Molti motivi per desiderare di disconnettersi e prendersi una pausa estiva. Per non continuare, almeno per un po’, a mettersi nei mani nei capelli tra la guerra, le decisioni della Corte suprema su armi e aborto e l’emergenza climatica…
Siamo già a fine giugno. Spero che molti americani riescano a passare l’estate in un luogo remoto, senza Internet o televisione. Abbiamo tutti noi bisogno di staccarci dalle notizie sempre più allarmanti che ingoiamo ogni santo giorno. Le stragi nelle scuole e l’enorme problema delle armi che la Corte suprema ha appena deciso di non limitare mentre buttava alle ortiche anche la sentenza Roe vs Wade che ha finora garantito l’interruzione di gravidanza; i racconti che ascoltiamo durante le udienze davanti al Congresso su cosa è accaduto il sei gennaio e le responsabilità di Trump; la guerra in Ucraina e la difficoltà di rimanere oggettivi davanti a tanto dolore; il clima che sta creando spaventosi incendi, siccità, alluvioni. Insomma, c’è da mettersi le mani nei capelli. Noi, nel senso della mia famiglia, abbiamo pochi programmi per le ferie, tranne una settimana a fine agosto al mare.
Il centro di mio figlio Luca non chiude durante l’estate e non ho ancora capito se è una cosa buona o no. Per un verso, Luca, da bravo autistico, ama la sua routine, e poi, lo dico da mamma innamorata di lui, quando sta a casa tutto il giorno trovo difficile fare qualsiasi altra cosa. Ma vuole anche dire che le nostre vacanze sono legate ai suoi impegni, per cui io e mio marito facciamo a turno ad andare in campagna, una settimana per uno.
Emma ha finito la prima liceo e dice di voler stare a Cambridge tutta l’estate a lavorare al ristorante messicano dove già lavora da mesi, e giocare a pallavolo con le sue amiche. Libera di fare quello che vuole. È grande abbastanza.
Sofia, invece, che si è appena laureata, si trasferisce a Chicago tra qualche giorno. La mia vacanza sarà proprio accompagnare lei e tutti i suoi centomila bagagli a 1582.7 chilometri da qui.
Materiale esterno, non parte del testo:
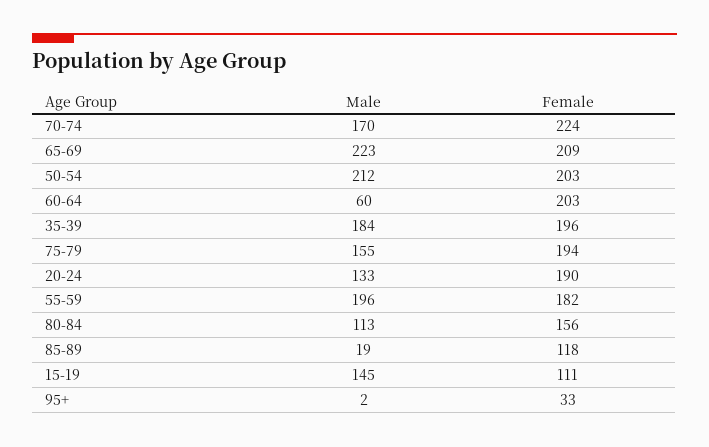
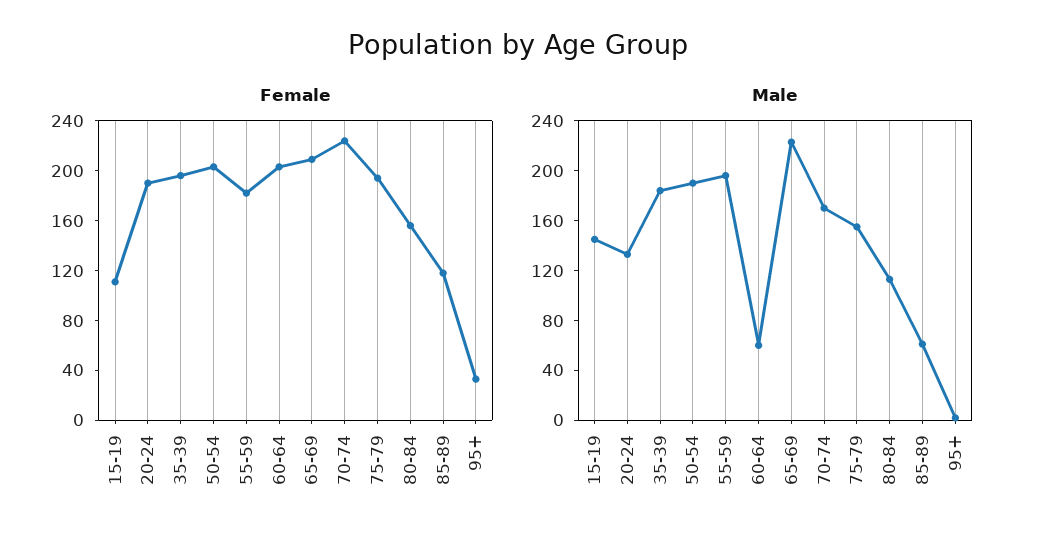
  {
    "Male": {
      "70-74": 170,
      "65-69": 223,
-     "50-54": 212,
+     "50-54": 190,
      "60-64": 60,
      "35-39": 184,
      "75-79": 155,
      "20-24": 133,
      "55-59": 196,
      "80-84": 113,
-     "85-89": 19,
+     "85-89": 60,
      "15-19": 145,
      "95+": 2
    },
    "Female": {
      "70-74": 224,
      "65-69": 209,
      "50-54": 203,
      "60-64": 203,
      "35-39": 196,
      "75-79": 194,
      "20-24": 190,
      "55-59": 182,
      "80-84": 156,
      "85-89": 118,
      "15-19": 111,
      "95+": 33
    }
  }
Abbiamo noleggiato un camioncino, che riempiremo tra qualche giorno. Poi partiamo per la nostra avventura, un po’ come Thelma e Louise, ma con un finale meno tragico (mi scuso se ho spoilerato il film). La prima notte la passiamo a Rochester, nello stato di New York, dopo circa sei ore di viaggio. Lì, Sofia ha un’amica che spera di incontrare a cena. Io invece mi porterò il libro dei racconti di Bassani e me lo leggerò tranquillamente, spaparanzata sul letto grande di una stanza d’albergo fresca di aria condizionata.
La mattina dopo, partiremo presto per andare a Cleveland, nell’Ohio, che da Rochester dista circa quattro ore. Cleveland non so neanche dove sia: a nord di? A sud-ovest di? Non ne ho la più pallida idea. So che l’Ohio è uno degli swing States, che durante le elezioni presidenziali può oscillare tra il voto democratico o repubblicano, a differenza di altri Stati. Per esempio, il Massachusetts, dove abito io, è sempre stato democratico. Il fatto che l’Ohio non sia né carne né pesce mi irrita e mi fa pensare che una persona come Sofia, queer, avrebbe probabilmente dei problemi di discriminazione. Poi, per carità, magari scopro che Cleveland è una città strepitosa e che voglio andarci a vivere. Non so perché, ma ho la netta sensazione che lì scoprirò un’ennesima altra faccia dell’America.
Dopo Cleveland e tre ore di viaggio, arriveremo finalmente a Chicago, che è una di quelle (poche) città americane di cui sono curiosa. Sofia ha trovato un appartamento da condividere con due sue amiche, ha qualche colloquio di lavoro, l’entusiasmo dell’inizio di un nuovo capitolo della sua vita, quello in cui diventa veramente un’adulta. Sono molto emozionata per lei.
Chicago, dicevo. La chiamano la New York del Midwest, nel senso che è molto vivace, piena di artisti, musicisti, è viva e lotta insieme a noi. Famosa per i suoi club di jazz e di blues. Famosissima per i Blues Brothers e per i nazisti dell’Illinois. Ma qualche amico me l’ha anche descritta come LA città americana per eccellenza. Forse intende dire che è meno grunge del Village, meno anticonformista. È anche considerata una delle città più violente negli Stati Uniti e anche tra le più segregate. Forse in questo senso è più americana. Il giorno dopo, prendo un volo da Chicago, da sola, e torno a casa, dove spero anch’io di trovarmi un posticino tranquillo e silenzioso dove non pensare a niente se non a che aperitivo bere verso le sette di sera.